Yes, but it requires additional steps, time, and cost.
The AI pipeline thrives on clean, editable, well-formatted text. Converting source files from one format to another falls outside the scope of the basic service. Because there is currently no automated method to translate a PDF without compromising output quality (this applies to both direct CAT-tool functionality and the more common practice of saving a PDF to a Word file), additional work is required at the preparation stage, during the MT processing inside the CAT tool, during post-edited translation processing inside the CAT tool, and at the final review stage. Depending on the condition of the original PDF files, the processing of these PDF files can still be viable for a high-quality MT workflow, or they may not.
For this reason, you should always push your client hard to provide native, non-PDF source files. Remind them that doing so will save them significant amounts of money, deliver a better final product, and reduce turnaround times.
However, if native files are impossible to get and we are stuck with PDFs, here is how the workflow goes.
1. Before starting (your responsibility)
You convert the PDFs to Word before sending them to me. Simply saving to Word will result in formatting anomalies proportional to the complexity of the source. Even under ideal circumstances, this raw Word file will be riddled with strange formatting, broken segmentation, and unnecessary inline tags. If the PDF was a scanned document, it will also have OCR errors. These issues ruin CAT tool leverage, leading to higher post-editing word counts and internal inconsistencies.
The more you clean up this Word file in advance, the less you will pay for MT processing and post-editing later. This is especially critical for multi-language projects, where unfixed source problems multiply across every target language. Because preparing Word files from PDFs is not included in my services, you must arrange for a file conversion or DTP service to process the PDFs into the cleanest Word files you can get before handing them off to me.
2. Preparing the MT (my responsibility)
No matter how good your conversion service is, the files I receive will still have segmentation and tag problems. I run an automated process to strip most excess tags, then go through the document segment-by-segment to manually split and join broken segments so the post-editor receives clean, readable text. Sometimes this involves the time-consuming task of joining non-contiguous segments (which then have to be re-separated out after post-editing).
I do not fix OCR errors in the source. Fortunately, the AI is surprisingly good at translating straight through light OCR mistakes by using surrounding context. But PDF formatting and OCR errors introduce random variations that hide duplicate segments and high-value fuzzy matches from standard CAT tool analysis. I use specialized techniques to hunt these down, lock them out, and ensure they are only translated once. This can drastically reduce your billable post-editing word count.

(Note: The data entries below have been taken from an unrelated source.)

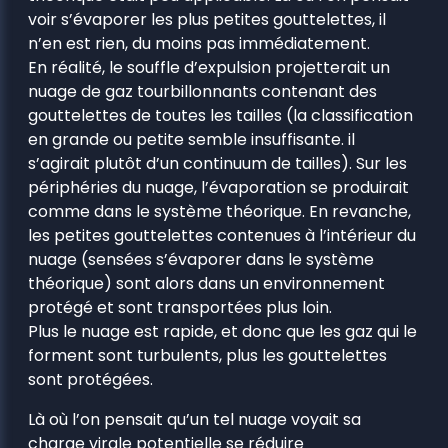
voir s’évaporer les plus petites gouttelettes, il
n’en est rien, du moins pas immédiatement.
En réalité, le souffle d’expulsion projetterait un
nuage de gaz tourbillonnants contenant des
gouttelettes de toutes les tailles (la classification
en grande ou petite semble insuffisante. il
s’agirait plutôt d’un continuum de tailles). Sur les
périphéries du nuage, l’évaporation se produirait
comme dans le système théorique. En revanche,
les petites gouttelettes contenues à l’intérieur du
nuage (sensées s’évaporer dans le système
théorique) sont alors dans un environnement
protégé et sont transportées plus loin.
Plus le nuage est rapide, et donc que les gaz qui le
forment sont turbulents, plus les gouttelettes
sont protégées.
Là où l’on pensait qu’un tel nuage voyait sa
charge virale potentielle se réduire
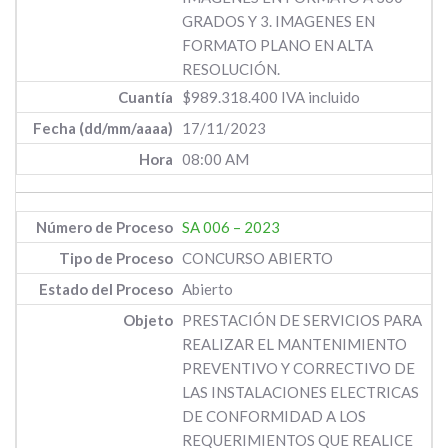
GRADOS Y 3. IMAGENES EN
FORMATO PLANO EN ALTA
RESOLUCIÓN.
$989.318.400 IVA incluido
17/11/2023
08:00 AM
SA 006 – 2023
CONCURSO ABIERTO
Abierto
PRESTACIÓN DE SERVICIOS PARA
REALIZAR EL MANTENIMIENTO
PREVENTIVO Y CORRECTIVO DE
LAS INSTALACIONES ELECTRICAS
DE CONFORMIDAD A LOS
REQUERIMIENTOS QUE REALICE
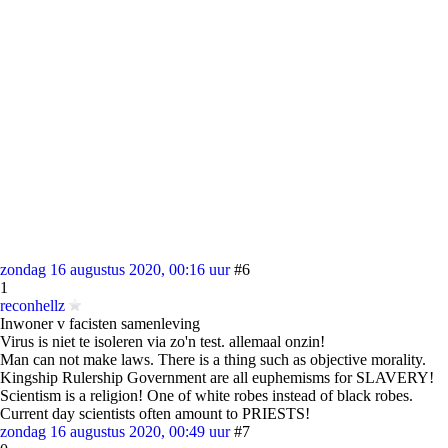
zondag 16 augustus 2020, 00:16 uur
#6
1
reconhellz
Inwoner v facisten samenleving
Virus is niet te isoleren via zo'n test. allemaal onzin!
Man can not make laws. There is a thing such as objective morality.
Kingship Rulership Government are all euphemisms for SLAVERY!
Scientism is a religion! One of white robes instead of black robes.
Current day scientists often amount to PRIESTS!
zondag 16 augustus 2020, 00:49 uur
#7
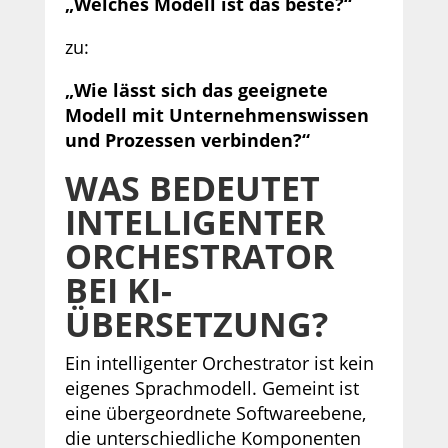
„Welches Modell ist das beste?“
zu:
„Wie lässt sich das geeignete
Modell mit Unternehmenswissen
und Prozessen verbinden?“
WAS BEDEUTET
INTELLIGENTER
ORCHESTRATOR
BEI KI-
ÜBERSETZUNG?
Ein intelligenter Orchestrator ist kein
eigenes Sprachmodell. Gemeint ist
eine übergeordnete Softwareebene,
die unterschiedliche Komponenten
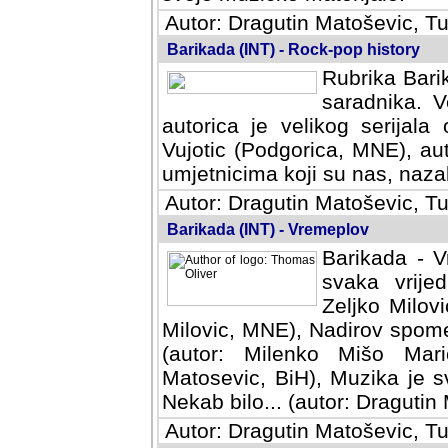
Autor: Dragutin Matoševic, Tu
Barikada (INT) - Rock-pop history
Rubrika Barik
saradnika. V
autorica je velikog serijal
Vujotic (Podgorica, MNE), aut
umjetnicima koji su nas, nazalo
Autor: Dragutin Matoševic, Tu
Barikada (INT) - Vremeplov
Barikada - V
svaka vrijedna
Milovic, MNE)
MNE), Nadirov spomenar (auto
Milenko Mišo Maric, UK), Muz
Muzika je svirala (autor: D
(autor: Dragutin Matosevic, BiH
Autor: Dragutin Matoševic, Tu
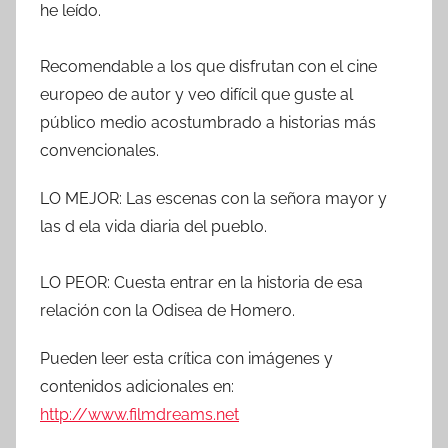
he leído.
Recomendable a los que disfrutan con el cine
europeo de autor y veo difícil que guste al
público medio acostumbrado a historias más
convencionales.
LO MEJOR: Las escenas con la señora mayor y
las d ela vida diaria del pueblo.
LO PEOR: Cuesta entrar en la historia de esa
relación con la Odisea de Homero.
Pueden leer esta crítica con imágenes y
contenidos adicionales en:
http://www.filmdreams.net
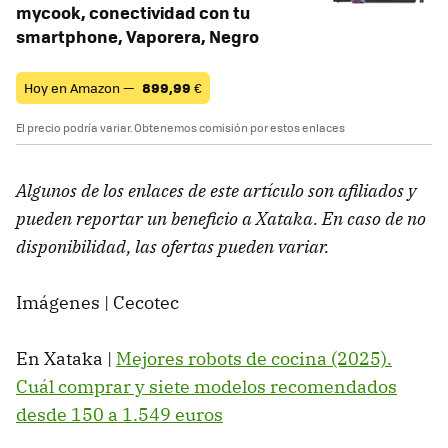
mycook, conectividad con tu
smartphone, Vaporera, Negro
Hoy en Amazon —
899,99
€
El precio podría variar. Obtenemos comisión por estos enlaces
Algunos de los enlaces de este artículo son afiliados y
pueden reportar un beneficio a Xataka. En caso de no
disponibilidad, las ofertas pueden variar.
Imágenes | Cecotec
En Xataka |
Mejores robots de cocina (2025).
Cuál comprar y siete modelos recomendados
desde 150 a 1.549 euros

Because this TM prep is highly time-consuming but generates significant financial savings for you, I split the difference by charging a separate fee for a portion of the savings generated by this effort.
Also, as a final hurdle that PDFs files place in front of us, the process of pre-processing all these PDF files results in the source files invariably being provided on a rolling basis, rather than all at once at the beginning. This also creates a small additional burden on the workflow, especially the process of locking out hidden duplicates and internal fuzzy matches.
3. Post-processing (my responsibility)
Once the translator returns the post-edited files, I save everything to the TM. I run an automated pre-translation for the standard duplicates, and manually pre-translate the hidden duplicates and fuzzy matches I isolated earlier. Finally, I export the text back to a Word file and manually correct any remaining non-contiguous segment breaks.
I do not do any further manual formatting. This is the file I deliver back to you.
4. The final polish (your responsibility)
This final file requires one last pass by your DTP or conversion service, and potentially a final QA by your post-editors. Because all non-translatable text (like numbers, codes, and terms that remain in the source language) is locked out during post-editing, any original OCR errors hidden within those numbers will remain in the output. Your team must compare these against the source PDF and fix the final layout before delivering to the end client. At this point, you can then deliver Word files, or save back to PDF and deliver those.
The bottom line
The four major PDF hurdles—formatting, segmenting, tags, and OCR—multiply the workload. It slows me down significantly, and you will also need DTP support at both the beginning and the end. Depending on the condition of the original PDF, my costs will generally be 2 to 3 times higher than the base rate for MT-processing a native source file. However, thanks to my deep TM preparation, your actual post-editing costs will likely drop lower than the initial CAT-tool analysis suggests, giving you a possible windfall to partially offset the extra work.
Because every PDF is a unique challenge, let’s pow-wow at the start of the project to map out the most efficient and cost-effective strategy.